6-15-06, 9:04 am
The EEOC has lost more than 575 staff members since 2001, or about 20 percent of its total workforce.
Although the agency has reduced its backlog of cases in recent years, it still faces a backlog of more than 30,000 cases and takes an average of 180 days to process a charge.
The total number of EEOC charges fell to 75,428 in 2005, the lowest number reported since 1992 and down substantially from 84,442 in 2002. The agency filed 417 lawsuits in 2005 and recovered $107.7 million for victims of discrimination.
The number and nature of the charges filed with the agency indicates that discrimination is still rampant in the workplace and far more enforcement is needed.
In 2005, 35.5 percent of the EEOC charges were based on racial discrimination claims.
On April 19, the EEOC issued new guidelines on the prohibition against discrimination in employment based on race and color under Title VII of the Civil Rights At of 1964, but it has no new resources to ensure compliance.
A 2005 survey of almost 2,000 U.S. workers by Hudson reported that 20 percent say that racial or ethnic discrimination exists in their workplace, and 23 percent know someone who has been affected adversely at work because of their gender.
Recent discrimination lawsuits demonstrate that even sophisticated high-profile employers are capable of engaging in blatantly discriminatory behaviors:
* Hollywood giant Universal Pictures is going to trial this summer over changes that it terminated an assistant director because he is black. * Popular retailer Abercrombie & Fitch paid $40 million in December 2005 to employees and job applicants who had been victims of discrimination in the company’s attempt to create a certain “look” for its sales workers, a policy that resulted in a young, white male sales force, with minorities relegated to back-room jobs. * Georgetowne Place, which operates homes for the elderly in 14 states, paid $650,000 in June 2005 to settle a lawsuit stemming from its practice of marking job applications from minorities and eliminating them from consideration, claiming that its elderly residents preferred white employees. * The Dial Corporation’s Armour meatpacking plant in Iowa paid more than $3 million in September 2005 to settle a sex discrimination suit brought by women who were refused jobs because they could not pass a strength test that was unrelated to the actual work required. * In March of this year, UPS was slapped with a lawsuit for discrimination based on religion when it tried to force an employee to shave his beard. * Also in March 2006, Lawry’s Restaurants, a large group of several restaurant chains, was hit with a suit after refusing to modify its policy of hiring only women for server positions.

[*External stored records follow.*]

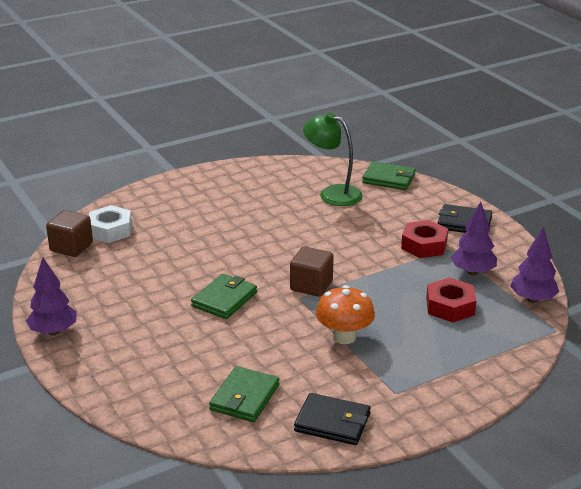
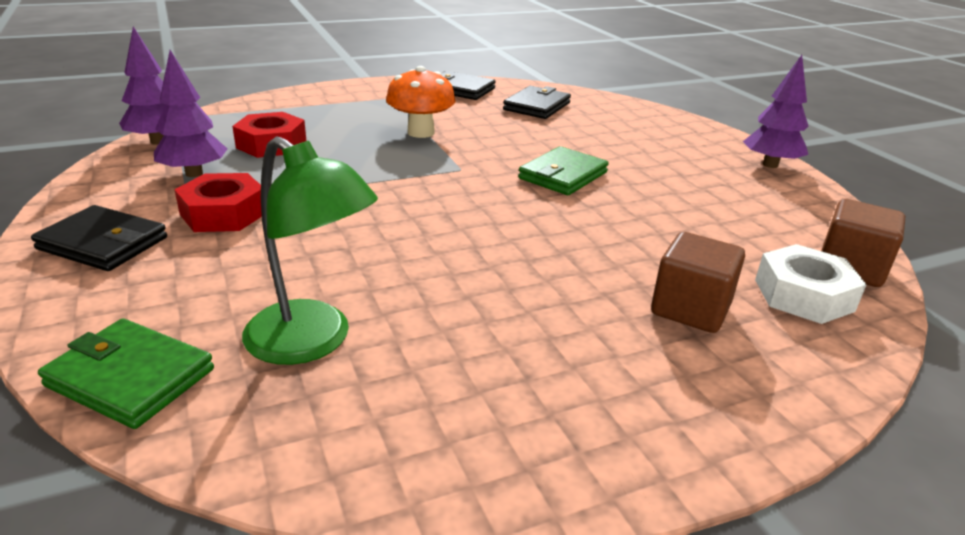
camera: 175 degrees left, 0 degrees up
green wallet [209,366,280,422] -> black wallet [503,86,571,119]
brown cube [290,246,334,297] -> brown cube moved to [651,232,745,333]

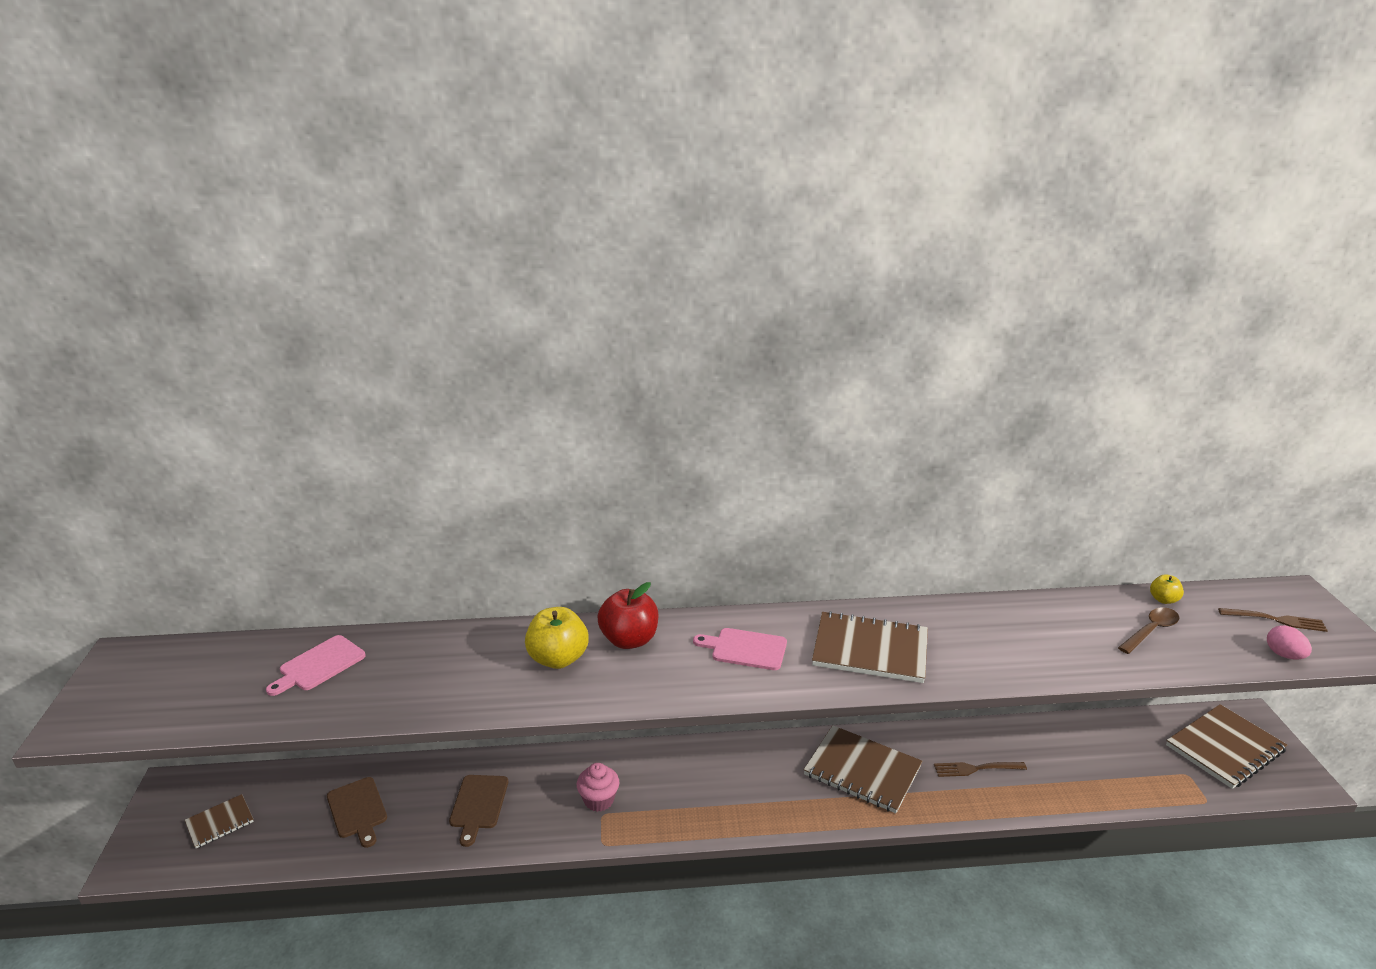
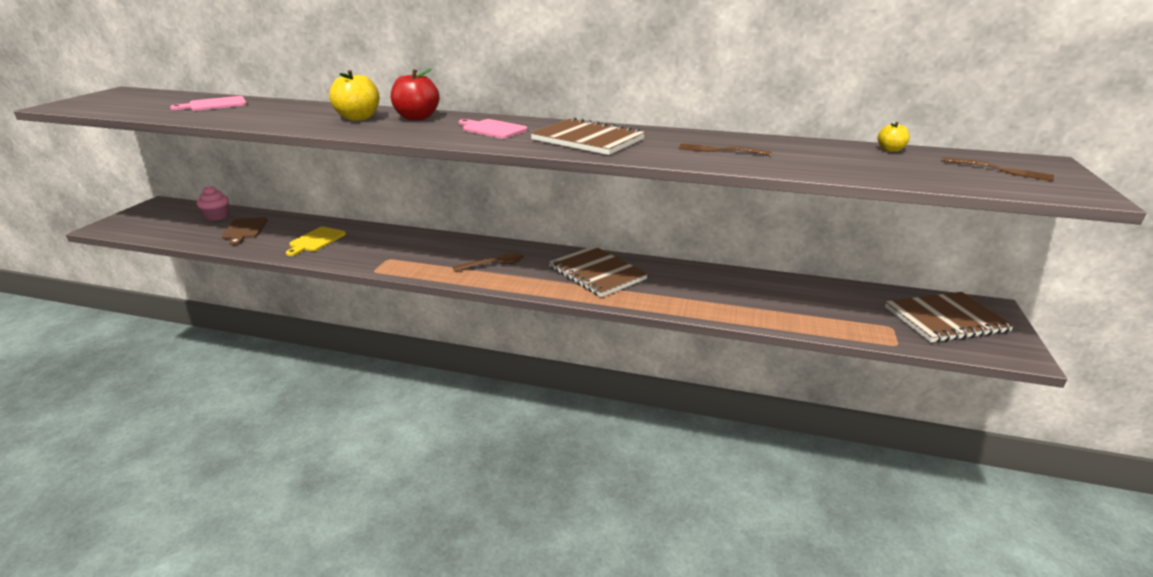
camera: 20 degrees right, 0 degrees up
brown notebook [185,794,254,848] -> none
brown cutting board [449,775,508,847] -> yellow cutting board [286,227,346,256]
pink cupcake [577,763,619,812] -> pink cupcake moved to [197,186,229,221]
brown fork [934,762,1027,777] -> brown fork moved to [678,143,772,156]
brown spoon [1118,608,1179,654] -> brown spoon moved to [452,253,523,271]
pink egg [1267,625,1312,660] -> none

The new EEOC guidelines also specifically warn employers that recruiting at predominantly white schools may also produce a pattern of discrimination that violates Title VII. With on-campus recruiting increasing this year, this warning is particularly important.
Another area that must be closely monitored is the growing use of employee referral programs as a source for job candidates. These programs, which fall under the EEOC’s warnings about word-of-mouth recruiting, may simply reproduce the same racial disparities and imbalances that exist in many workplaces.

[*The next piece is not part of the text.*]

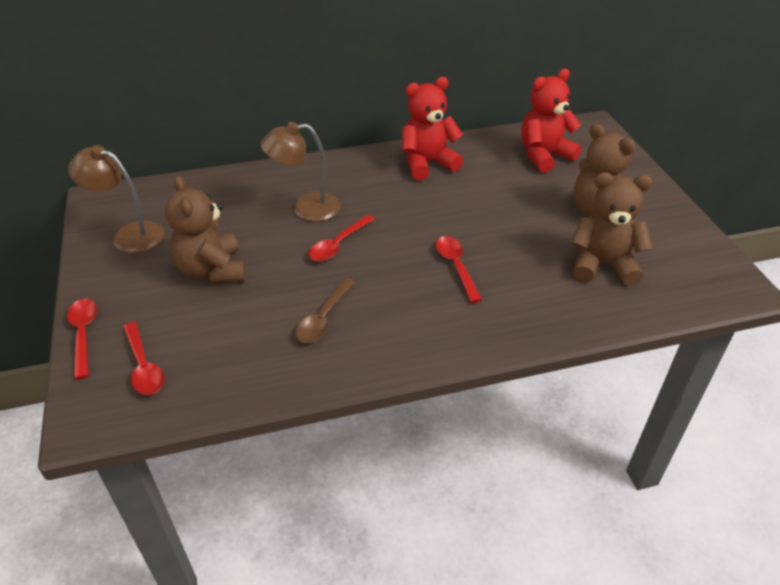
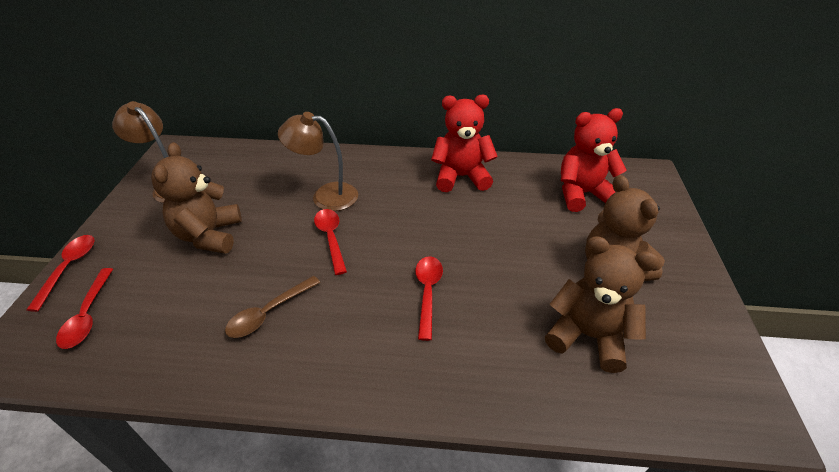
camera: 20 degrees right, 0 degrees up
red spoon [308,215,375,262] -> red spoon turned 105 degrees clockwise [314,209,347,275]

The new EEOC guidelines specifically remind employers with employee referral programs that if white employees only refer white job candidates, the program may be found to have a discriminatory effect.

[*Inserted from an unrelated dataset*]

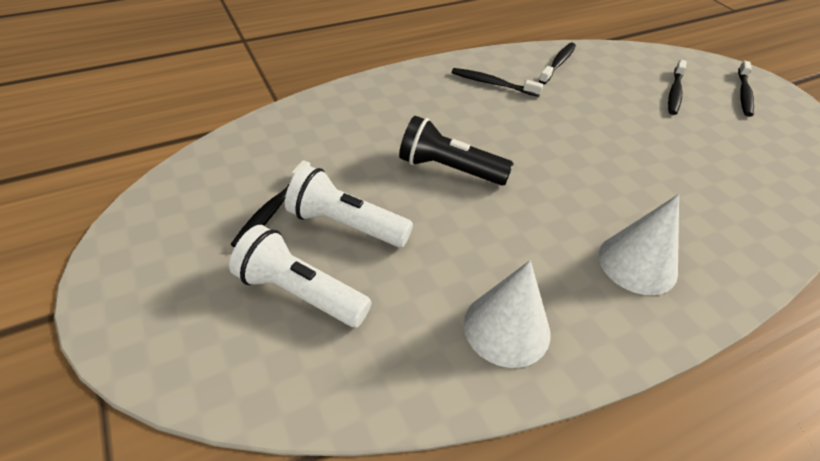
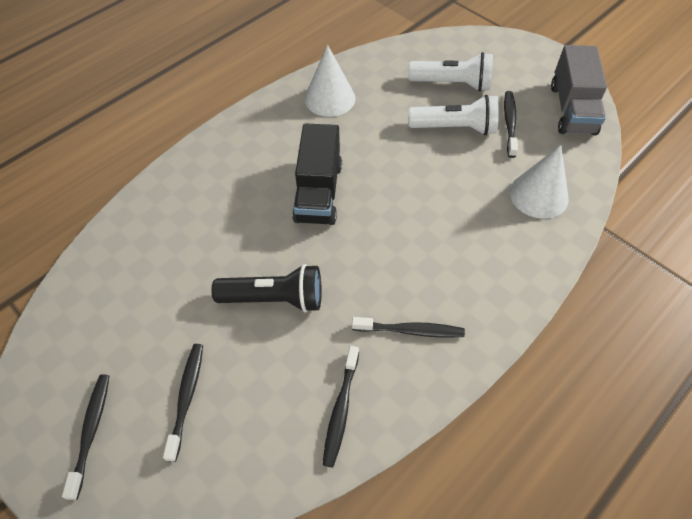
camera: 165 degrees right, 10 degrees up
black flashlight [399,116,514,186] -> black flashlight moved to [211,264,322,313]
white cone [599,194,679,295] -> white cone moved to [510,145,569,219]
none -> black truck [292,123,342,225]
none -> grey truck [551,45,607,136]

The EEOC brought charges against Carl Buddig & Company, a large Chicago-area meatpacker, when it found that the company’s recruiting and hiring programs, including its employee referral program, systematically excluded black job candidates.
The Office of Federal Contract Compliance Programs (OFCCP), which enforces anti-discrimination laws and regulations for the 30,000 companies that have federal contracts, recovered a record $45.2 million in 2005 for 14,761 workers who had been subjected to unlawful discrimination.
Almost all of the cases included systemic discrimination, where a significant number of workers or job applicants were subjected to discrimination because of an unlawful employment practice or policy. The average benefit per victim in 2005 was only $3,059.
The number of compliance evaluations completed by the OFCCP fell from 4,716 in 2001 to 2,730 in 2005, a 42 percent decline.
In 2003, the OFCCP shifted its focus to systemic discrimination cases, using automated statistical methods to prioritize companies for a more thorough investigation based n the probability that discrimination will be uncovered in a compliance review.
These changes at the OFCCP and the budget cuts at the EEOC must be closely monitored by unions to ensure that the agencies are truly enforcing anti-discrimination laws.